18 Feb
2014
Posted in: parenting
By    Comments Off on None of Your Business: Becoming Unaware

None of Your Business: Becoming Unaware

I know more times than not, people aren’t giving me as much thought as I selfishly think they are. Among the litany of issues I hope to teach my children to deal with, is how to navigate this world without being caught up in what may or may not be said about you.

I’ll bet there’s not a day that goes by when I don’t think, “What someone else thinks about you, is none of your business.” Just be who you are. Be content in your own skin. I feel ridiculous uttering these words to my children, when I struggle with it myself. In the almost 12 years of parenting I’ve done, I’ve learned most lessons are best learned with practical application not just rhetoric.

rasing the unaware

Our 4-year-old, A,  is a born performer. She dances and sings when she’s moved to do so, regardless of time or place. I spend the majority of time with her while the boys are at school and daddy at work. Her joyful outbursts don’t bother me nearly as much as they bother her brothers. Our nine-year-old, J,  is reserved, quiet and not prone to outbursts. My grocery shopping helpers tonight were A and J. Near the end of our excursion, A began belting out songs from Disney’s Frozen. Her hands were waving and facial expressions were lighting up her face. J was not impressed.

J: (leaning in close) “Mom make her stop singing. It’s so embarrassing.”
Me: “I don’t mind happy kids. She’s not bothering anyone.”
J: “Everyone is staring. Stop pushing the cart and look.”
Sure enough…everyone in the produce section was watching her and us. They were looking and smiling. They saw someone unabashedly filled with joy. She was gifting shoppers with a show among the apples and oranges.
Me: “People are looking at us, but they’re smiling. I’d much rather be caught with a child singing and drawing attention than one crying, screaming and throwing a fit.”
J: “Is she going to cry if you make her stop?”
Me: “Possibly.”
J to Me: “Fine.

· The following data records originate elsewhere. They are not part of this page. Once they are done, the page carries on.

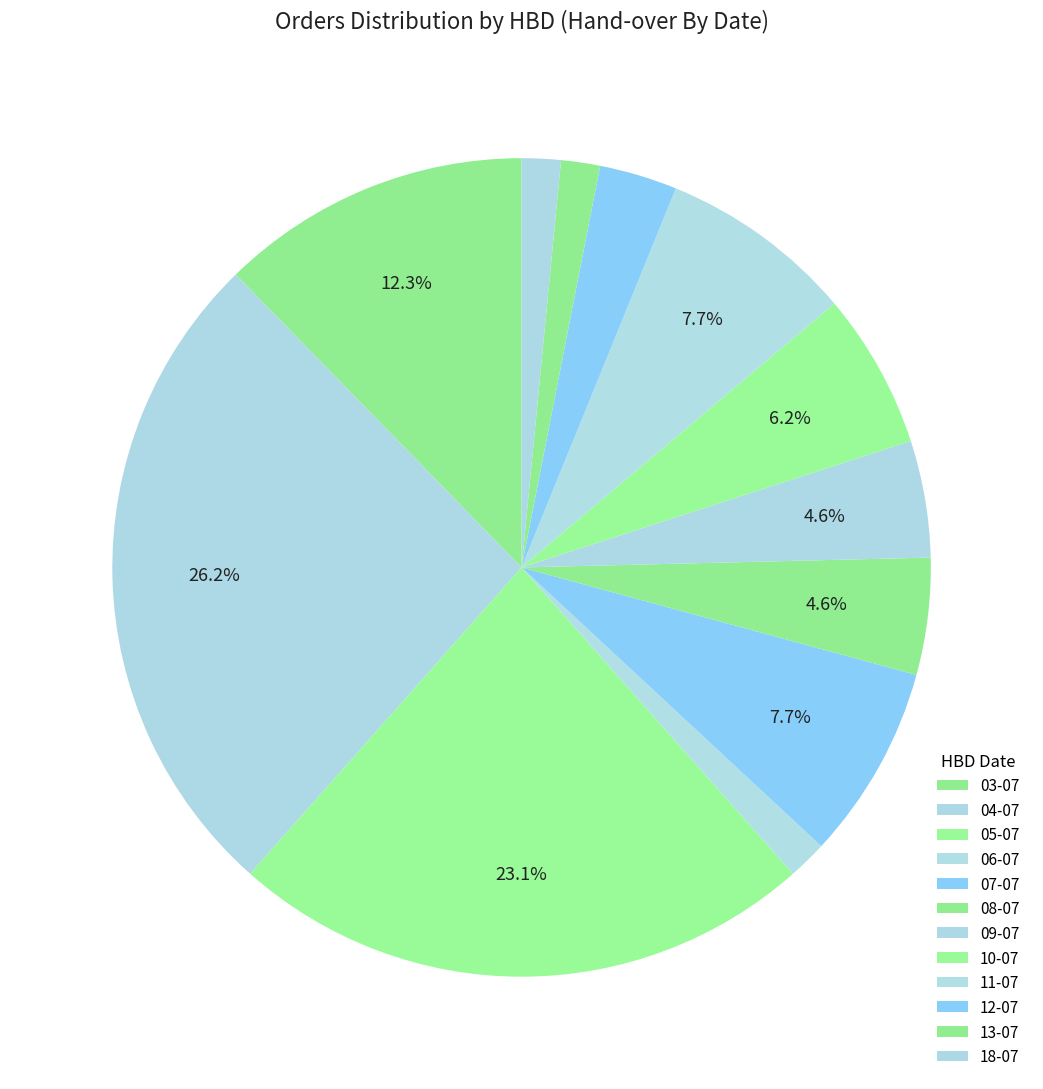

What is the change in value from 04-07 to 13-07?

-16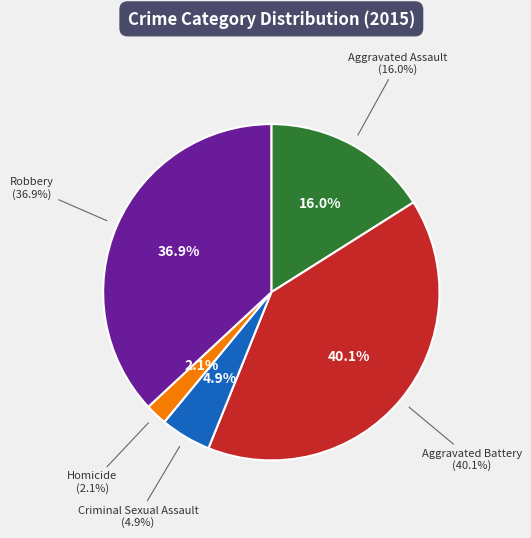

Does any single category account for the majority?

No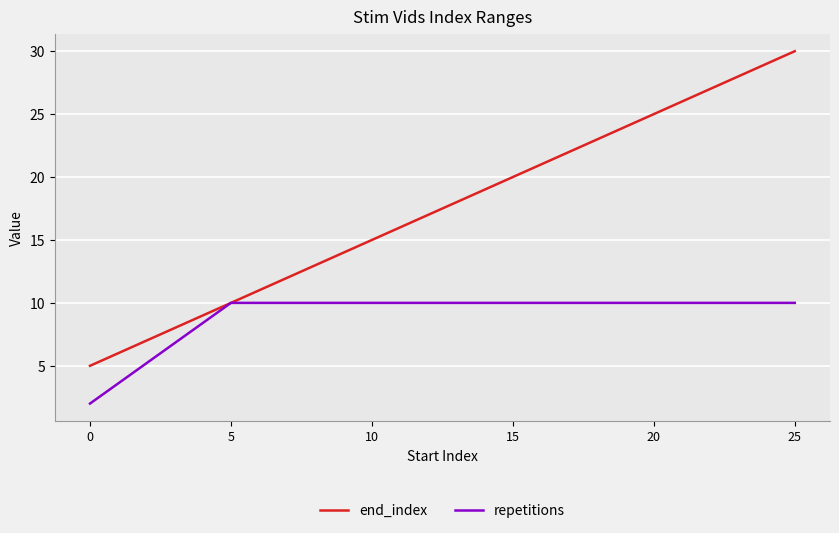

Which series has the largest range (max minus min)?

end_index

She can sing.”
J to A: “You’re singing is really nice.”

My daughter sang unaware of our conversation or people watching her. That’s what I wish for my children. I wish it was possible to go through life blissfully unaware of whispers and stares. It’s not realistic. At some point, we all are conscious of others’ observations of us. I hope to give my children the tools needed to not be overly aware of what others may or may not be thinking or saying about you. I hope a song is not squelched just because someone might be listening.